Now let's talk about sites. The formal definition of a site is one or more well-
connected IP subnets. (Well-connected subnets, usually located in the same facility,
building, etc., are defined as connecting at speeds of 10 Mbs or higher.)
When your network is composed of sites, Active Directory can understand the design of
its underlying infrastructure -- where it's segmented and where slow links are. With
this information, AD can decide how to replicate data.
You may be asking yourself, what is the difference between a site and a domain?
Basically, sites constitute your physical network, while domains represent your network
Say your company has multiple locations worldwide. Even though all the offices
manage their own networks locally, they're still part of the same parent company.
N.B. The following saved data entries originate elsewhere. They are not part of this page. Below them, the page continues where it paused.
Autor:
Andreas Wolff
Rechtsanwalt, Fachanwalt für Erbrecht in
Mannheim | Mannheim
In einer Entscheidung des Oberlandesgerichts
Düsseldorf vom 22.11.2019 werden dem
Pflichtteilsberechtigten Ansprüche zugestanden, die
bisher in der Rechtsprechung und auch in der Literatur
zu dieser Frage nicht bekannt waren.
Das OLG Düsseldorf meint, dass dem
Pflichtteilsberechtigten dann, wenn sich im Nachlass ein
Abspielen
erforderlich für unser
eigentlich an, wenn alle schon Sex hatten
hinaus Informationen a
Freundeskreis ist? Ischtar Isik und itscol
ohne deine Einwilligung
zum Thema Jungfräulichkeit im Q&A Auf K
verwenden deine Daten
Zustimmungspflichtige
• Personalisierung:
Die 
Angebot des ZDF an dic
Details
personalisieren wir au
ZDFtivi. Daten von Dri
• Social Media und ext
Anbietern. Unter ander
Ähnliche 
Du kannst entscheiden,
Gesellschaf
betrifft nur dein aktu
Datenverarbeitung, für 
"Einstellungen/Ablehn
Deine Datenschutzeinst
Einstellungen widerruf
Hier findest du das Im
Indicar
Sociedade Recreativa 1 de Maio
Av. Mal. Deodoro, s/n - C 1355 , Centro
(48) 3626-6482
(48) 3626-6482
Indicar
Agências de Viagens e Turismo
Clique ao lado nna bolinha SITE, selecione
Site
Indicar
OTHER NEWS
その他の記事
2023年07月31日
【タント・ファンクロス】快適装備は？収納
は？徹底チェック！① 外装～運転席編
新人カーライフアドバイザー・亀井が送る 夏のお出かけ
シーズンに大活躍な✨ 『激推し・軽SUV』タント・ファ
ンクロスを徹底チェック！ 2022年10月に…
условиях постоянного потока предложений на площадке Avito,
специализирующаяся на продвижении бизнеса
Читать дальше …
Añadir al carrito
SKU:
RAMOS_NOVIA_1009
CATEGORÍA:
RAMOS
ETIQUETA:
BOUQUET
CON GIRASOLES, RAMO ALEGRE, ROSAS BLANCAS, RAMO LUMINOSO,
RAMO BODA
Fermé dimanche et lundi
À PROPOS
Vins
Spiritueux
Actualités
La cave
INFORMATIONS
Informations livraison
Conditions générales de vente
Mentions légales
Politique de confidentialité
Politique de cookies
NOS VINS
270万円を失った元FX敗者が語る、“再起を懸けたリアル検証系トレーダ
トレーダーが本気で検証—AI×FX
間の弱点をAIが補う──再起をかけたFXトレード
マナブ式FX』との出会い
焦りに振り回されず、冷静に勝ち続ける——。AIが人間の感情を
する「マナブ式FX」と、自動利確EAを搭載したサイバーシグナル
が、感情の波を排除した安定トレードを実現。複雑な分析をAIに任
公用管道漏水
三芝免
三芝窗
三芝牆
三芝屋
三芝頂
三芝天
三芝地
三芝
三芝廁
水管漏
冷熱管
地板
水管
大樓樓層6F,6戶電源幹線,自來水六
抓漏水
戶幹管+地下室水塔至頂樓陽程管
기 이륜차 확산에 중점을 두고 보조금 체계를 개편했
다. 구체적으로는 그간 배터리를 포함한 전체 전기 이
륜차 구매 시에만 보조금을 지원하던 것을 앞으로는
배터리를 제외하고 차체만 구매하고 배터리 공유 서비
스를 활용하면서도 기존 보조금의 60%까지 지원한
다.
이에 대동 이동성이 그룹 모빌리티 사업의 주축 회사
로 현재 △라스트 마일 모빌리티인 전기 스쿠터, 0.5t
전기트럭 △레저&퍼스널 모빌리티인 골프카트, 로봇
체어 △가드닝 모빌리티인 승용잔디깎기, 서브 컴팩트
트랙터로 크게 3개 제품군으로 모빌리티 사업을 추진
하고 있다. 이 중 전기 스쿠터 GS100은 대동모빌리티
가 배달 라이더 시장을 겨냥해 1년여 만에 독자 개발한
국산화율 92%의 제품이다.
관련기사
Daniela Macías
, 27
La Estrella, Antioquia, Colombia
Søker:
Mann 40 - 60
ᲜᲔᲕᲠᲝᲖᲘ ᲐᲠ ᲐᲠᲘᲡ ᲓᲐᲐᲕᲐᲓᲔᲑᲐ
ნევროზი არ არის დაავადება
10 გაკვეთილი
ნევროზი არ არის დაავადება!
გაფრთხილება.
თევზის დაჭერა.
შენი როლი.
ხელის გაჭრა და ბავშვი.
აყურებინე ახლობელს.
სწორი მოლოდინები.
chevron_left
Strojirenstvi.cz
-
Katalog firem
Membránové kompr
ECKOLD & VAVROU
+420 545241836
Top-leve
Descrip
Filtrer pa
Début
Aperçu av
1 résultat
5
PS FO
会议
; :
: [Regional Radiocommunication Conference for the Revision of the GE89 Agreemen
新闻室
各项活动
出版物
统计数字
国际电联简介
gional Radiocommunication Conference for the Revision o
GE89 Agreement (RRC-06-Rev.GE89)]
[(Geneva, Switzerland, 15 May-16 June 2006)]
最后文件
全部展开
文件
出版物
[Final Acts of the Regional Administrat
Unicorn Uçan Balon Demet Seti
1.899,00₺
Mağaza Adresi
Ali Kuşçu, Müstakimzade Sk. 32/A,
You
could logically split up the companywide network into multiple domains, each
representing one location.
When your network is composed of sites, AD can both automatically configure its
replication topology (which you can do manually yourself as well) and aid clients in
locating domain controllers (DCs) for logon authentication. (Users' requests are always
directed to the domain controllers within their site.)
One of the major uses of sites is to facilitate AD's control of replication.
Replication is the process of copying data from one source to multiple destinations to
keep the data synchronized. For example, when you change a person's name on one domain
controller, other DCs will see the name's old value until replication has taken place.
Once replication occurs, all DCs will have the new name in place. Replication is a very
technical topic that I will cover in depth in later articles.